Looking back on that work in her newly-published book, Housing: Where’s the Plan?, she says that its key contention – that the UK needed to build homes at a faster rate – was "controversial at the time but has since become widely accepted."

In 2003, the year her review of housing supply appeared, there were more than 200,000 housing starts in the UK. Last year, there were fewer than 160,000.

Post-war UK housing construction rates have fluctuated widely.

In the 1960s, when the population was growing more slowly than it is today, annual housing construction regularly topped 300,000 and occasionally 400,000 units. But last year’s modest total actually represented a recovery from a low point of fewer 120,000 in 2008-09.

Barker concludes by setting out an holistic approach for delivering the solutions.

She writes: “From time to time there have been ministerial committees with a housing policy focus.
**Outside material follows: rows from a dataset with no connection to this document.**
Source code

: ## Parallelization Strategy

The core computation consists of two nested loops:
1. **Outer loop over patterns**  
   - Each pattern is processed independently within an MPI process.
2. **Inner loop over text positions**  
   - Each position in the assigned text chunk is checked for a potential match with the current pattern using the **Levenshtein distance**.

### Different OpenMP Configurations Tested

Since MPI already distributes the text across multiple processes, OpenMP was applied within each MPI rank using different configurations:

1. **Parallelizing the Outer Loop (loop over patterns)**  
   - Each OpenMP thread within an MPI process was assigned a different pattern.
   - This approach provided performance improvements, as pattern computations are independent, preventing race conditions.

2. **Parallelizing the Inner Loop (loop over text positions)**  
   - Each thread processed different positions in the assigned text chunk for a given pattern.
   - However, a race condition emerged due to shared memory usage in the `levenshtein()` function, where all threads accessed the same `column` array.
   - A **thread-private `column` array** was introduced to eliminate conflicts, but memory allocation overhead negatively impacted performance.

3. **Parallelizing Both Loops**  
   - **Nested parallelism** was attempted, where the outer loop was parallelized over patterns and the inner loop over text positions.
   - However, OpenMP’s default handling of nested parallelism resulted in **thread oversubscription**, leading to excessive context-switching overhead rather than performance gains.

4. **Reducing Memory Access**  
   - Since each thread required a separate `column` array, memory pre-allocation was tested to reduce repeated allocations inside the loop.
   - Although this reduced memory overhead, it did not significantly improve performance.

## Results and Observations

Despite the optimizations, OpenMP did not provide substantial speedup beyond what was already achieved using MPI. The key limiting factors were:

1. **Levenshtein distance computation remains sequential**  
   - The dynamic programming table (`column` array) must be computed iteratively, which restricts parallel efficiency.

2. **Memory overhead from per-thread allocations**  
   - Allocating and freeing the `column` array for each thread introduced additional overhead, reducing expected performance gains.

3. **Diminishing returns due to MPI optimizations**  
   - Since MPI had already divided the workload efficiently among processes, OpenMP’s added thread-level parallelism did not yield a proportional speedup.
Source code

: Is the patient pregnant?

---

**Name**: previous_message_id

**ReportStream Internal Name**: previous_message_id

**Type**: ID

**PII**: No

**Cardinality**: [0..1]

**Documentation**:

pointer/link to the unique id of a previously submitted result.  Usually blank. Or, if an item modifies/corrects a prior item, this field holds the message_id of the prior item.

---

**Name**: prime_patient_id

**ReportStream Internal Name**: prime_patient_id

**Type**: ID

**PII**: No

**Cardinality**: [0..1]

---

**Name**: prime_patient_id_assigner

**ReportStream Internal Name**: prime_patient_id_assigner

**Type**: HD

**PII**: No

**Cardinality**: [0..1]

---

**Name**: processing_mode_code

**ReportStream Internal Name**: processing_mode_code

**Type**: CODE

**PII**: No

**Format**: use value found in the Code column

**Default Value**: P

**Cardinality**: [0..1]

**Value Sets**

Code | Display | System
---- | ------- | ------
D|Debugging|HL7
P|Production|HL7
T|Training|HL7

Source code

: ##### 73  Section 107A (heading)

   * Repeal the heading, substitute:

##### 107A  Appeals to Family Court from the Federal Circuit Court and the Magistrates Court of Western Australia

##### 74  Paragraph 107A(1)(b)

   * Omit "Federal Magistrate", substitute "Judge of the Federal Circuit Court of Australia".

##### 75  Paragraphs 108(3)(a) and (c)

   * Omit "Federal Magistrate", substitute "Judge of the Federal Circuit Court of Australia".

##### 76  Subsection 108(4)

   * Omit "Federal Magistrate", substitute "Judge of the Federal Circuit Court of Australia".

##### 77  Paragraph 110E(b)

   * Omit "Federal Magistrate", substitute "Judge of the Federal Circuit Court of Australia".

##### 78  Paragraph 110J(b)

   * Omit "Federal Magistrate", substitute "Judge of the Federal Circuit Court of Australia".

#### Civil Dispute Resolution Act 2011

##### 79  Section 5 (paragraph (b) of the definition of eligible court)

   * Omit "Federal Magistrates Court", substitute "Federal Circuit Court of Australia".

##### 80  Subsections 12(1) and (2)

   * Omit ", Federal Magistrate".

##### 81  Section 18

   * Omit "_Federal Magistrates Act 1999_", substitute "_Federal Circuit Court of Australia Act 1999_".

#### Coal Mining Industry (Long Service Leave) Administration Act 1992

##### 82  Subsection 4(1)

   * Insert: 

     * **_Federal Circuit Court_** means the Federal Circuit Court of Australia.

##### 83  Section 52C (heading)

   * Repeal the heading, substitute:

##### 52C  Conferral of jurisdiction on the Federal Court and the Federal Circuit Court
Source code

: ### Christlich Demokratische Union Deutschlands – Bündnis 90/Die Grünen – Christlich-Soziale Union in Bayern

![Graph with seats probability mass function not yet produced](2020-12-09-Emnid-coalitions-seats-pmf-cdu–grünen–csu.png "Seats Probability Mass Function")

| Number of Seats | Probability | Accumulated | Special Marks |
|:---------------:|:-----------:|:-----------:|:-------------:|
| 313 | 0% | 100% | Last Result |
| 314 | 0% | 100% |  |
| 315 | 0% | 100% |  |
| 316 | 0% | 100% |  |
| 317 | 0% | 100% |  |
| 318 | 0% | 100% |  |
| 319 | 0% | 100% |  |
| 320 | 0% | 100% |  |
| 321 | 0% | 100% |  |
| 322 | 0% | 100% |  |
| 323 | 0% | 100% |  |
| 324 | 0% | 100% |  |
Such a group, which would now include the governor of the Bank of England and the chief executive of the Financial Conduct Authority, ought to have permanent existence and some supporting structure.

"Since many of the risks and opportunities in housing ultimately have large implications for public finance, the chancellor of the exchequer would be a natural chair for such a committee. In addition, the ministerial committee should be offered independent public advice by a group of experts in order to ensure that the tensions between the overall goals and the desires…are played out explicitly."

The CML says: “In her new book, Kate Barker widens the focus of her analysis from the supply of housing to encompass demand, funding, planning and government policy, which has not always produced the desired outcome. She does so in a concise and compelling style, setting out her analysis and her views on the way forward in fewer than 100 cogently written pages.

“Whether or not readers agree with her analysis of all the problems, she is surely correct on the need for concerted and co-ordinated action to deliver the solutions.”